My hero, Cardinal Richelieu, got some props in last year's One Page Dungeon Codex.
https://www.drivethrurpg.com/product/410915/One-Page-Dungeon-Compendium-2022-Edition?term=one+page+dungeon++compendium
This is an oddball entry. It didn't win any awards, but it actually creates an excellent system agnostic historical
rpg out of a single sheet of paper that's playable over multiple sessions, and it plays pretty well.
It has kind of an uphill-climb in the world of roleplaying, where fantasy is first, science fiction second, and anything historical is in the far off hinterlands. That said, I've played it through with two friends (we crammed it over a three day weekend), and its pretty white knuckled gaming.
It also has the really neat twist of making the Cardinal's Guards into the
PCs, while the King's Musketeers are seen as "brave idiots who will get in your way as often as not."

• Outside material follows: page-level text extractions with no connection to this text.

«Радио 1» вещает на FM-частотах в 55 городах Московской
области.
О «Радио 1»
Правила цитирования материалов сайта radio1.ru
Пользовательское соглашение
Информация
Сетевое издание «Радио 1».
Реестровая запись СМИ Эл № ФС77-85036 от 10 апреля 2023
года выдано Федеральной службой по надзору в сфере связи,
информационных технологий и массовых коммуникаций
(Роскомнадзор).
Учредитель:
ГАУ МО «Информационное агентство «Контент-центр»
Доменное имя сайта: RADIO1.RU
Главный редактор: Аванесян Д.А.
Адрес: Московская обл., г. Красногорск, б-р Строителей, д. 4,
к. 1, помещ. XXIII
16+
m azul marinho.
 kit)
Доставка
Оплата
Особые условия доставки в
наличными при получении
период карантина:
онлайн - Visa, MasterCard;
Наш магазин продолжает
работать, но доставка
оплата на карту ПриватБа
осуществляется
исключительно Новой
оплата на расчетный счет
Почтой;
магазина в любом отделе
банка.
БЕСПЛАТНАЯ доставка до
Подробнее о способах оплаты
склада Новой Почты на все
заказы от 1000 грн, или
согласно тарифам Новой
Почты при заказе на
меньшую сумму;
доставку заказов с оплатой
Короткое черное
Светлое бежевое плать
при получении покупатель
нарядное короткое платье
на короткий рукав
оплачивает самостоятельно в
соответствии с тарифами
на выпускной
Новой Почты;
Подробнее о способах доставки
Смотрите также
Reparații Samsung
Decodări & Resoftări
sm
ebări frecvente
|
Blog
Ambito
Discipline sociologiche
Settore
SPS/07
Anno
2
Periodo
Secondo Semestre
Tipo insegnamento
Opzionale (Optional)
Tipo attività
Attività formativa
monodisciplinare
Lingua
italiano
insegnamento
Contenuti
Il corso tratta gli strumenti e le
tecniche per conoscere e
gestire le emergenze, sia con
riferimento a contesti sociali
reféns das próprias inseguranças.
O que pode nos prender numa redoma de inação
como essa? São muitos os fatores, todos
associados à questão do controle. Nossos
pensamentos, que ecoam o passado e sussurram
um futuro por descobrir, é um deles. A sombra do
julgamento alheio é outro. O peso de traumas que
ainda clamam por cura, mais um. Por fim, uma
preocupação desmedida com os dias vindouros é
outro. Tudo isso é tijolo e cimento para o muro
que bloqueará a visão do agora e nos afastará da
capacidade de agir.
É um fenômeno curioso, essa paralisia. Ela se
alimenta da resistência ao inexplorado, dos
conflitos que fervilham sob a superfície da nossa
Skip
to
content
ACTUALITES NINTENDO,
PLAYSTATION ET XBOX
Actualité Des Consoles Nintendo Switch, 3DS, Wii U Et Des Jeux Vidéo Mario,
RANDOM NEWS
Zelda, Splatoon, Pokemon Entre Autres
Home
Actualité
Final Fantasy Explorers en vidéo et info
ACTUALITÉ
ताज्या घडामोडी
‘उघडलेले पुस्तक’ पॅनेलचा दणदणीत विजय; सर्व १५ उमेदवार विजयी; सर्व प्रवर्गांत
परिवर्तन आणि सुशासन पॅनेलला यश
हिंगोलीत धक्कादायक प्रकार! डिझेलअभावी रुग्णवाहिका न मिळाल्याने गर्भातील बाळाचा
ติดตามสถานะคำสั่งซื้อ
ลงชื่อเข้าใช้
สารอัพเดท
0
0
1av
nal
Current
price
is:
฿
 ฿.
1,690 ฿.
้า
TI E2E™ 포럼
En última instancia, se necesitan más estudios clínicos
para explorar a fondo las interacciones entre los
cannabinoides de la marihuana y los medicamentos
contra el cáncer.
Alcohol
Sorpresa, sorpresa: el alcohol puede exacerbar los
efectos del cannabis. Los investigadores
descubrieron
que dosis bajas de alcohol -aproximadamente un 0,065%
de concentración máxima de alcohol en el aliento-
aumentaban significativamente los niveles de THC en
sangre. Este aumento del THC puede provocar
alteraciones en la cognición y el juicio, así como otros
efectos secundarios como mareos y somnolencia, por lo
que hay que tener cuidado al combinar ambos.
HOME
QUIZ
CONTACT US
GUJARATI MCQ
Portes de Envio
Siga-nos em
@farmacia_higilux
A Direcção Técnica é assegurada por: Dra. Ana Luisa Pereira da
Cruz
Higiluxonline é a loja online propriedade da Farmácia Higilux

The backdrop is France in the 17th Century (of course). The kingdom is being invaded by the Holy Roman Empire, Spaniards, English and Dutch. The queen mother has blown the treasury on ball-gowns or whatever, Louis XIII is a kid, and France must use sneaky espionage and political maneuvers (often assassinations, which your
PCs are evidently experts at) to even the score. Without the intervention of the
PCs, the armies of France will eventually grow, but fight a long-slow-losing campaign against the foreign invaders. Treasures don't include magic items (though there is some clever use of the fact that people in this century believe in magic) but mostly of deals and political murders that cause new French armies to pop out of nowhere, loyal(?) friends you can recruit to join you in your adventures, and the use of political pressure/blackmail to provide funds for the cause of La Belle France. There are even optional rules for journeying to America (watch out for pirates and grizzlies!), to gain great wealth, though it can be pretty dangerous to do so, even compared to the battlefields of Western Europe.
Field battles between armies are largely the mechanic that turns the game, though it is not a game of field battles. Their outcomes are handled by a roll of the dice, but the
PCs are expected to effect their outcomes by a series of "battlefield adventures", in which small but critical encounters on the field (rescuing a French marshal, capturing the enemy's colors, delivering a letter for a dying officer, etc.) can sometimes change the odds in favor of the French.
There is also a nice story telling mechanic in a system of random plot elements (anything from talking ravens to witch burnings to mysterious suicide notes) that the
PCs discover at random. They have to add them into the ongoing plot. If the
GM thinks they did a good job of this, he rewards them, or punishes them if he thinks they came up with something lame.
The downsides (and these are relatively few) seem to be that the author's knowledge of graphics is limited. The thing looks like a primitive 1980s hexagon and chit wargame, minus the chits (you have to provide your own pieces for the armies of the French and their enemies, he suggests 6mm dice) and that the campaign is
rpg-system agnostic, but that is a function of One Page Dungeon Codex rules. We played it with OSR D&D, and it did just fine. Finally, as is often the case with one page dungeons, the print is agonizingly small.
Btw, you can't kill the Cardinal. HE will occasionally try to kill YOU, of course (reasons of state, dontcha know), but, if you manage to avoid assassination attempts by the Comte
De'Rocheforte and Milady
De'Winter, as the rules say, His Eminence goes on to other concerns.
In all, though, it is a fun romp that lends itself to a lot of historical nerd type jokes, and is well worth a lost weekend.